Tuesday, January 12, 2010

A Noteworthy Book on the Bauhaus School

"The Bauhaus Group: Six Masters of Modernism," by Nicholas Fox Weber, details the life and works of famed architects Walter Gropius and Ludwig Mies van der Rohe; painters Paul Klee, Wassily Kandinsky and Josef Albers, and weaver and textile designer Anni Albers (Josef's wife).

Begun by WWI lieutenant Walter Gropius of the German Army, the Bauhaus school, which included a mix of architects, painters and master artisans of various crafts, sought an integration between the art and industrial worlds to benefit humanity. His conception included ideas about reconciling beauty, simplicity, utility and mass production (which was completely different from the contemporary standard of decorative elaboration). The school only lasted from 1919 until 1933 and faced constant opposition during its existence in Germany. However, the Bauhaus initiated global changes in the art and craft realms.

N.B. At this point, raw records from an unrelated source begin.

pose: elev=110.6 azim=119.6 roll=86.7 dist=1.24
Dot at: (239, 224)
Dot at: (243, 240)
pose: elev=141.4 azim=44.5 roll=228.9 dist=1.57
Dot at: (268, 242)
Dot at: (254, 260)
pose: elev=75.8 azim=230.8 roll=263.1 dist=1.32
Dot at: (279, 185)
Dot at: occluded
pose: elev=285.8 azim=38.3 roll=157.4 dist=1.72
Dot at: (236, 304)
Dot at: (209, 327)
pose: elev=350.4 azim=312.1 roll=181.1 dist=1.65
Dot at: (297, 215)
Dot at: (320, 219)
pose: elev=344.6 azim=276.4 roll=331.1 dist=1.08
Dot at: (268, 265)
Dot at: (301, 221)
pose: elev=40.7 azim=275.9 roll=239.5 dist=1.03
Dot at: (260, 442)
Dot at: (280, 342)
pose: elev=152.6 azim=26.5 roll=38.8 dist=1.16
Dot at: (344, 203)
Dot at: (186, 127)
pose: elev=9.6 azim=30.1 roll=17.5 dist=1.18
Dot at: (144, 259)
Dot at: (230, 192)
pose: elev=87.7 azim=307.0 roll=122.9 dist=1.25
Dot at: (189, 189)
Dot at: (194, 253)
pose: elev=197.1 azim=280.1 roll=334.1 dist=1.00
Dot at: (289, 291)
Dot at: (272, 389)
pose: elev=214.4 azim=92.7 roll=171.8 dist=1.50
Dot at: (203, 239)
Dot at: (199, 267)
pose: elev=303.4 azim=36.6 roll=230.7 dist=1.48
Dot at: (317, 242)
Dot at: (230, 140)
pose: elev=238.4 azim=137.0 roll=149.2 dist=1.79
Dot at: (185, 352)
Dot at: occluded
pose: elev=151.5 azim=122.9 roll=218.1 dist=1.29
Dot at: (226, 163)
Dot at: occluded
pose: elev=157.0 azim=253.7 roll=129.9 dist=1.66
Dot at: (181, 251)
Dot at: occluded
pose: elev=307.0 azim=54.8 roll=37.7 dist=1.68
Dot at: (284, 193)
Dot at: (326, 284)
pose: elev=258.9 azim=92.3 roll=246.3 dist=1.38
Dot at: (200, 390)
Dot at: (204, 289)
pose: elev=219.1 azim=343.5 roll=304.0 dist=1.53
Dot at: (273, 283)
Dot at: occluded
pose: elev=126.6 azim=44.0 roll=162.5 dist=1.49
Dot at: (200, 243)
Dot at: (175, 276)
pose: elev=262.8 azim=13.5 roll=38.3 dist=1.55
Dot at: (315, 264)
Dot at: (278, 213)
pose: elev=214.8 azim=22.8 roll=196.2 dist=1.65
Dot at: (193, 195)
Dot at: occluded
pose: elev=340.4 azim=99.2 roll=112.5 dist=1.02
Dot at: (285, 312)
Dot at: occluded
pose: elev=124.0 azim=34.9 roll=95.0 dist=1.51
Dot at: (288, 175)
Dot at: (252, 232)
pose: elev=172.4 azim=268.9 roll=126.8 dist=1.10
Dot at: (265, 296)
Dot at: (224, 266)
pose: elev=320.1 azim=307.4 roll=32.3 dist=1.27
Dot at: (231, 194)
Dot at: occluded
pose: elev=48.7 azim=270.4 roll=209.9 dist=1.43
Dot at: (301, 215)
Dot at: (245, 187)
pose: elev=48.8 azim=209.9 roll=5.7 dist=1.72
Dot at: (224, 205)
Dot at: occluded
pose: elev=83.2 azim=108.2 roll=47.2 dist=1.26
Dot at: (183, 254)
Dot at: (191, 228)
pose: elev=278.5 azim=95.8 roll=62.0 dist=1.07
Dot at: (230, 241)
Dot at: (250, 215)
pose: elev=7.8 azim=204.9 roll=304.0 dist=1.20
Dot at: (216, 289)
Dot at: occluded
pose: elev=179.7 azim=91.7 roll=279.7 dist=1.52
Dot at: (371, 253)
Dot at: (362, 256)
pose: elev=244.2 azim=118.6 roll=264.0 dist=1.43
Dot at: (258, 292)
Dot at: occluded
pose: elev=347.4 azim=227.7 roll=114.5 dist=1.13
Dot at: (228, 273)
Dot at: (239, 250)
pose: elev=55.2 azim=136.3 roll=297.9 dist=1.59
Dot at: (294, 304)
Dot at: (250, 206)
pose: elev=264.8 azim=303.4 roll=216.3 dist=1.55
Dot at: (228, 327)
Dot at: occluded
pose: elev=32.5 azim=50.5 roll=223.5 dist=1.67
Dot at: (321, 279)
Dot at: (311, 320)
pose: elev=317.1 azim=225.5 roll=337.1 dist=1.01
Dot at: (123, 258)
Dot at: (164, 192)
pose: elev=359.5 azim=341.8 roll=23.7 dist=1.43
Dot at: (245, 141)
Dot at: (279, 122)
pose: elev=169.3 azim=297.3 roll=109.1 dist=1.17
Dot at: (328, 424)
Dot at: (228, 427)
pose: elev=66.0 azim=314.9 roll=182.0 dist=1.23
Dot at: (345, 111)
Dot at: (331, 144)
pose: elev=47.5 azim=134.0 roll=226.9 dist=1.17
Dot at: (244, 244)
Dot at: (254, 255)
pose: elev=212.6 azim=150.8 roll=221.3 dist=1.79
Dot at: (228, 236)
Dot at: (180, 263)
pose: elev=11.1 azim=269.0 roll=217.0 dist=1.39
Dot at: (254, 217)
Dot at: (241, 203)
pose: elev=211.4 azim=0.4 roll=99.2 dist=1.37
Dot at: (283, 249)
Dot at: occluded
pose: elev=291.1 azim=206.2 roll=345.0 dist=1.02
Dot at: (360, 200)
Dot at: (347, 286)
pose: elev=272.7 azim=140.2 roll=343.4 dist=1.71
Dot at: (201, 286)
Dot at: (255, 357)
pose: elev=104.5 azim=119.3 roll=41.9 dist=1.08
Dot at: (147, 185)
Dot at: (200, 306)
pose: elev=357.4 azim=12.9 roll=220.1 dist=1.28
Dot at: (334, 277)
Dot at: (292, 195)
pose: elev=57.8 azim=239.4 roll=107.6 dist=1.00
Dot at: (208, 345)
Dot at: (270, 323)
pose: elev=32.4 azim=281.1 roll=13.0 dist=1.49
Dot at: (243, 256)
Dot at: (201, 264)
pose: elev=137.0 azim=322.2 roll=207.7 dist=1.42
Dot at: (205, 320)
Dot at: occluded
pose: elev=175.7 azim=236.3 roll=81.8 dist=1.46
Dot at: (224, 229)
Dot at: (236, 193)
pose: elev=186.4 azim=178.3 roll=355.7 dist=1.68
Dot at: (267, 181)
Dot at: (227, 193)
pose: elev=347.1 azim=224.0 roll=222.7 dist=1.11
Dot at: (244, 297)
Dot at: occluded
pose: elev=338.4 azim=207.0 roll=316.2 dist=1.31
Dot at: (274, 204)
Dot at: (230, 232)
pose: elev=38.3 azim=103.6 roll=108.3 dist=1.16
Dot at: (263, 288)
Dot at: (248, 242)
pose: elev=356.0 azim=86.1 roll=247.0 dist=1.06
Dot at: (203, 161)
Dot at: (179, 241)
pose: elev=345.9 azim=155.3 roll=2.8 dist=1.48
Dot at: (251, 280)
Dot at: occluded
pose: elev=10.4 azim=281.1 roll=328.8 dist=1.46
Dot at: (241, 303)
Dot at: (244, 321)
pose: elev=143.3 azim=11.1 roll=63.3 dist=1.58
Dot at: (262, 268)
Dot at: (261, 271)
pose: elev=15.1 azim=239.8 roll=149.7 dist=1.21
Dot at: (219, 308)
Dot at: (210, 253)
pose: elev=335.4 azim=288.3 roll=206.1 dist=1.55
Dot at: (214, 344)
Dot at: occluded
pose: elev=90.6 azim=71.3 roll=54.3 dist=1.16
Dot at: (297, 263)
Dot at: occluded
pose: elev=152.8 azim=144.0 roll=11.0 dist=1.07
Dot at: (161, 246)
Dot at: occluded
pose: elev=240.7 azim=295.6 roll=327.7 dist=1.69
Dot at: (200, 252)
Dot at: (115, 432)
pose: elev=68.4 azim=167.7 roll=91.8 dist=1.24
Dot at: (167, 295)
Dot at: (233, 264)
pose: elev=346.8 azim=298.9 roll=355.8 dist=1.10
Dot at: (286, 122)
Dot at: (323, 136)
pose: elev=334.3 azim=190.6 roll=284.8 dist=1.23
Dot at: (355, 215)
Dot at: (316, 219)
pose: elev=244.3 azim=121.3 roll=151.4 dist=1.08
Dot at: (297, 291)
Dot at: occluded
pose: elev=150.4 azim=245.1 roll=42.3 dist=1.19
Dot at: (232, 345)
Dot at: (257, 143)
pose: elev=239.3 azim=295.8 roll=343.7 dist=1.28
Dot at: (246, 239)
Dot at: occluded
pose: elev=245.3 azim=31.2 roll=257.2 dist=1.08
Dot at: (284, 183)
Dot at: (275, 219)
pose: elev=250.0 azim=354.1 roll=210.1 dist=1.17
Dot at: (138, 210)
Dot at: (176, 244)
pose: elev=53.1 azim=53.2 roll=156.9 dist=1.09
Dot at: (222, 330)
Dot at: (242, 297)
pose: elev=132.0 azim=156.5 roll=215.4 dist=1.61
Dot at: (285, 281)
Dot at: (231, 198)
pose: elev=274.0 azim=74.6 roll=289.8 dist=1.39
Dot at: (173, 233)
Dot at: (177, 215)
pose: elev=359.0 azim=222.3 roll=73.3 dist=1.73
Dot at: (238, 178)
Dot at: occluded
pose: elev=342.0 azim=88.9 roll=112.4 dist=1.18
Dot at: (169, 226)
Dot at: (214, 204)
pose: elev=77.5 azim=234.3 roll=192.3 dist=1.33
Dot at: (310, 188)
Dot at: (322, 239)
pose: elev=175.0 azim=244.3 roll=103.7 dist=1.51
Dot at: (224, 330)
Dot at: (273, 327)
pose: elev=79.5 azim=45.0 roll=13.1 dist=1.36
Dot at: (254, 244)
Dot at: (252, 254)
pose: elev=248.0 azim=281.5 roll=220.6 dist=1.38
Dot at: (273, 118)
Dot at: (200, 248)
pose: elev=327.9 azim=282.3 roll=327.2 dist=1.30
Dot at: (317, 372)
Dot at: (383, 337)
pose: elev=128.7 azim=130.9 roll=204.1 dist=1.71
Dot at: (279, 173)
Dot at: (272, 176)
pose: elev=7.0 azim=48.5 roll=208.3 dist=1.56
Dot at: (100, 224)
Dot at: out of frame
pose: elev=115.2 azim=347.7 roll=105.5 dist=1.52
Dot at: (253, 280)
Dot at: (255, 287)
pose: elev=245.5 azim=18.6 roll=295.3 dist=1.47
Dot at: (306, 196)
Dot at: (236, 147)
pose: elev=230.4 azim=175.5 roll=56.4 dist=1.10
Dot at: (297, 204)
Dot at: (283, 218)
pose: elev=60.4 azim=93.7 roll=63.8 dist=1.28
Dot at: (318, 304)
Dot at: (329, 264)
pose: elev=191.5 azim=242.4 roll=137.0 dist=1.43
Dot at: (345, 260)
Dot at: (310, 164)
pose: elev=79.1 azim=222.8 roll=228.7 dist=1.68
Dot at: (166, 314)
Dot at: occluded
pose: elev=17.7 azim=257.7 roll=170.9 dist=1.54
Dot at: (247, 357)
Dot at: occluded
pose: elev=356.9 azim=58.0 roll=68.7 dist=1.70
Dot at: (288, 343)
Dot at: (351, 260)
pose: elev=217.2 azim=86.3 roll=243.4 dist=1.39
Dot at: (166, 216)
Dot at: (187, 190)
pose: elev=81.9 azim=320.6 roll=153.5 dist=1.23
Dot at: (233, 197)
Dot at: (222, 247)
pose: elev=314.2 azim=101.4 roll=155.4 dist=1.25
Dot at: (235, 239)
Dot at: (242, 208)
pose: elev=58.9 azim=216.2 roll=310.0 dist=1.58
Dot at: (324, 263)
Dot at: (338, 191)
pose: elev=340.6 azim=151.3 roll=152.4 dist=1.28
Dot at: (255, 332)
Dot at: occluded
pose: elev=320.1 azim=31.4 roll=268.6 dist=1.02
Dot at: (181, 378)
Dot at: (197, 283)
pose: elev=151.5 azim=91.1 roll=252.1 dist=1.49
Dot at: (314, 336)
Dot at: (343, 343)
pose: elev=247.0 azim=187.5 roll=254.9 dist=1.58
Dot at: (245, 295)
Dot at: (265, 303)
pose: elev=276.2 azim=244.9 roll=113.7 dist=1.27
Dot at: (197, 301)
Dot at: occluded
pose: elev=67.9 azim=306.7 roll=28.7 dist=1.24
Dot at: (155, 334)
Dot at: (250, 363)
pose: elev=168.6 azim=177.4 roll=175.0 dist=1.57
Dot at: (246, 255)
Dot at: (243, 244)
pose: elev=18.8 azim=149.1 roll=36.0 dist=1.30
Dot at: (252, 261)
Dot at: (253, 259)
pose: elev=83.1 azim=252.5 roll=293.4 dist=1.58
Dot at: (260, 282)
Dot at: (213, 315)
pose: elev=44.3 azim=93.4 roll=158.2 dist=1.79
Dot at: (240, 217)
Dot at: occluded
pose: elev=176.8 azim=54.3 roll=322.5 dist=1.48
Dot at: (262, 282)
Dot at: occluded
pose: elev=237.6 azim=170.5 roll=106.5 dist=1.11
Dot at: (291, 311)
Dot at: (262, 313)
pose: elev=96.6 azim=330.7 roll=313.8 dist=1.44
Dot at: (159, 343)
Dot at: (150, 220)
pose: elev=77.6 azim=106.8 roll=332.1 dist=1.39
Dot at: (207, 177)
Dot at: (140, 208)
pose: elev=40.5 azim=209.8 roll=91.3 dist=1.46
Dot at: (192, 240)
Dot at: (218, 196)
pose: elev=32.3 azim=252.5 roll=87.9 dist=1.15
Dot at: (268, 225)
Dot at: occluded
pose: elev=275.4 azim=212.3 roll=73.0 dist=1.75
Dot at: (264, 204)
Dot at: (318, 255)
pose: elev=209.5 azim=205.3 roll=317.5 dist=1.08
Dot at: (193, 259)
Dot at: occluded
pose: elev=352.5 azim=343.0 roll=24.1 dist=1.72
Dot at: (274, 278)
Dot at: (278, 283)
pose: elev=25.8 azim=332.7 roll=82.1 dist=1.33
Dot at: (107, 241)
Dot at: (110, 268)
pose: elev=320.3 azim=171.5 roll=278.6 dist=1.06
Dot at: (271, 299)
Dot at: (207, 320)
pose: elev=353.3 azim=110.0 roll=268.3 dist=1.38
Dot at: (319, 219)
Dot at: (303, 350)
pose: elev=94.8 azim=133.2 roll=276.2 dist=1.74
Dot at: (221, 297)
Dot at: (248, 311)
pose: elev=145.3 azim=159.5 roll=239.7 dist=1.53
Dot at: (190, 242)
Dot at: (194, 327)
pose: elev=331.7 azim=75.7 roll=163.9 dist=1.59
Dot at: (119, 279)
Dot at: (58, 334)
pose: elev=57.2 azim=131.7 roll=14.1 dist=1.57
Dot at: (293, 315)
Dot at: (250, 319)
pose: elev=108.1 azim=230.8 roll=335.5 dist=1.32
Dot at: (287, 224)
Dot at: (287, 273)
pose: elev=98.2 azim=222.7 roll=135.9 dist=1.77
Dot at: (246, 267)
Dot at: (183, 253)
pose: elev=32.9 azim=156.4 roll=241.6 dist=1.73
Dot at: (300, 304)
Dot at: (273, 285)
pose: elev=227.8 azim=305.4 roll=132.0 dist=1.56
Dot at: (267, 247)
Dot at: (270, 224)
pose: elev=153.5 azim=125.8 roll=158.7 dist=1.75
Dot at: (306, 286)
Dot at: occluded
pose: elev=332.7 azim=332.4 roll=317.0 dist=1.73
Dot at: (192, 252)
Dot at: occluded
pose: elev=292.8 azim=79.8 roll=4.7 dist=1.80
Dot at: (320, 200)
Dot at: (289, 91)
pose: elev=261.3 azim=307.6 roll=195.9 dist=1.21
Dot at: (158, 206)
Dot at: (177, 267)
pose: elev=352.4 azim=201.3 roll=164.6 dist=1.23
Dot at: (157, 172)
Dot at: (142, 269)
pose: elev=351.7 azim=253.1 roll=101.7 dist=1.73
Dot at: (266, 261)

Weber's book explores six of the school's most influential people. In a recent NY Times Book Review, the author is quoted as saying,

"In focusing on six of the people at the school who went far beyond the issues of one period or place, and were geniuses for all time, and in trying to sketch them as human beings, I have attempted to show how they created and lived out a dream that was never equaled before or since."

The author is a specialist in writing biographies about artists; he is the author / co-author of six previous volumes about Josef and Anni Alberses (who he met while studying fine art during graduate school at Yale).